> **Aufgabe 1**
Ersetze in den Datensätzen von der Zeile mit "history for trackmonad" bis einschließlich zum Ende der Datensätze "support" überall durch "handling". Gib diese Zeilen sonst unverändert wieder.

Dieses Risiko- und Krisenmanagement ist besonders anspruchsvoll, wenn wissenschaftlich noch nicht vollständig aufgeklärte Sachverhalte vorliegen. Neben dem im Unionsprimärrecht nach Art. 168 AEUV verankerten hohen Gesundheitsschutzniveau ist dann insbesondere noch das sogenannten Vorsorgeprinzip nach Art. 7 Lebensmittelbasisverordnung (EG) Nr. 178/2002 (BasisV) maßgeblich. Danach können bei (hoch-)wahrscheinlich intolerablen Risiken bereits präventive Verbraucherschutzmaßnahmen ergriffen werden. Im Falle von behördlichen Anordnungen und entsprechenden Rechtseingriffen gegenüber Unternehmen geht dann die Pflicht mit einher, dass die Überwachungsbehörden die Ursachen und Maßnahmen besonders regelmäßig auf neue wissenschaftliche Erkenntnisse und die Verhältnismäßigkeit der Maßnahmen bzw. eine notwendige Aufhebung zu prüfen haben.

Quelltexte formatierter Dokumente:
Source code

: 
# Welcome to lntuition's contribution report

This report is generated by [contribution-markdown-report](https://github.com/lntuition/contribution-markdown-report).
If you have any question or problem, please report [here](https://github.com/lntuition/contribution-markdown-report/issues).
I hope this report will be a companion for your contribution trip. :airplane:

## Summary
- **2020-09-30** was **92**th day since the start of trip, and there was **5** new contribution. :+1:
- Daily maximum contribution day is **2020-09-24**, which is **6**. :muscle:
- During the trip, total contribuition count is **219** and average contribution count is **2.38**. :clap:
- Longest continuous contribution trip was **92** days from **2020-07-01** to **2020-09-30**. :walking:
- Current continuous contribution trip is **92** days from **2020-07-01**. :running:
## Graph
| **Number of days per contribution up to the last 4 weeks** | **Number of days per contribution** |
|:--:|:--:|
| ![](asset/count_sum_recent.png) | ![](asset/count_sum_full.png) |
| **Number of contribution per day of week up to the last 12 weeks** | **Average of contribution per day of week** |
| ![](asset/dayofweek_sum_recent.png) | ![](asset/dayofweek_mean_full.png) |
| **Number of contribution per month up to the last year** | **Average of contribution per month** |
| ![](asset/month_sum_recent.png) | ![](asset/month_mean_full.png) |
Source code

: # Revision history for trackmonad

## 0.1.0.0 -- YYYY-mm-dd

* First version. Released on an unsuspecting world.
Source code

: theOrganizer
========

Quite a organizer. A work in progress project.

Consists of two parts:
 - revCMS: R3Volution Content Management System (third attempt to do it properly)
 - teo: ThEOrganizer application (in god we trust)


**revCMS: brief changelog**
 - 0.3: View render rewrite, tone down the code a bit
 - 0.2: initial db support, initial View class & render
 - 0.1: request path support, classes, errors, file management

> **Aufgabe 2**
In welchem Artikel welcher Verordnung ist laut dem Textauszug das Vorsorgeprinzip verankert?

> **Ergebnis 1**
: # Revision history for trackmonad

## 0.1.0.0 -- YYYY-mm-dd

* First version. Released on an unsuspecting world.
Source code

: theOrganizer
========

Quite a organizer. A work in progress project.

Consists of two parts:
 - revCMS: R3Volution Content Management System (third attempt to do it properly)
 - teo: ThEOrganizer application (in god we trust)


**revCMS: brief changelog**
 - 0.3: View render rewrite, tone down the code a bit
 - 0.2: initial db handling, initial View class & render
 - 0.1: request path handling, classes, errors, file management

> **Ergebnis 2**
In Art. 7 der Lebensmittelbasisverordnung (EG) Nr. 178/2002.